Kanterkaas is a Dutch yellow cheese made from cow's milk. Apart from the plain variety, there is Kanterkomijnekaas which is flavored with cumin and Kanternagelkaas flavored with both cumin and cloves. Kanter is Dutch for 'edge' and refers to the sharp angle at the point where the side of the cheese wheel meets the base. It was granted a Protected Designation of Origin by the European Union in 2000 and may only be produced in the province of Friesland and the Westerkwartier area. The unprotected name Frisian clove cheese (Friese nagelkaas, or simply Nagelkaas) is commonly used for other Dutch cheeses which are similar to Kanternagelkaas.

== History ==
Due to the cold climate of the northern regions, dairy farming in the Netherlands originally amassed in Friesland and the Westerkwartier. Trading of Kanterkaas was documented in 1386 in Leeuwarden, and continued throughout the fifteenth and sixteenth century. In 1532, records show Kanterkaas being exported to Germany and England.

In 1725, a regulation law was passed to ensure no cheese was named Kanterkaas unless traditional spices were used in the production process – although this was later revoked. During the nineteenth century industrial revolution and a contemporary gain in popularity of Kanterkaas in England, cheese production in Friesland increased. It soon became the highest-produced cheese in the area.
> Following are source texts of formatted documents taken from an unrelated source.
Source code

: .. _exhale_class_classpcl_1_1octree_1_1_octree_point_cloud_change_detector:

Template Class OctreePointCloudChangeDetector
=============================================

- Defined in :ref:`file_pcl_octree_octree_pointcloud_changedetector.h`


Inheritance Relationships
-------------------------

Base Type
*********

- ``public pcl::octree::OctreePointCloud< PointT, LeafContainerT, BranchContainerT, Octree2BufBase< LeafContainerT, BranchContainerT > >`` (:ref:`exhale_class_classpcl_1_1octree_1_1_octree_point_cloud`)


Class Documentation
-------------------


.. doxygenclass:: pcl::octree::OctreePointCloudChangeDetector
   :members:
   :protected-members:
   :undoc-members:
In 1890, milk and cheese production and processing began industrially in Friesland factories. Today, Friesland and Westkwartier continue to be the only permitted producers of Kanterkaas in the Netherlands.

== Production ==
Kanterkaas has a flat cylindrical shape. The edge between the side and the base is sharp, but rounded between the side and the top. Each cheese can weigh between 3 kg to 8.5 kg.

The cheese is made in two fat content categories: 20+ and 40+. 20+ Kanterkaas contains a minimum of 20% and a maximum of 25% of fat in the dry matter. Twelve days after production, it must have a humidity content of not more than 48.5%. 40+ Kanterkaas has a fat content of 40–44% in the dry matter. Twelve days after production, it must have a humidity content of not more than 41.5%. The rind of Kanterkaas and Kanternagelkaas may be 'natural' or treated with a colorless or yellow coating material. In addition to these a red coating material may be used for Kanterkomijnekaas.

== Taste ==
The taste of the cheese changes noticeably as it ages. Plain kanterkaas has a pleasant and sharp to strong flavor. Kanterkomijnekaas is fragrant, flavored, pleasant and mild to strong. Kanternagelkaas tastes fragrant, flavored, pleasant and sharp to strong.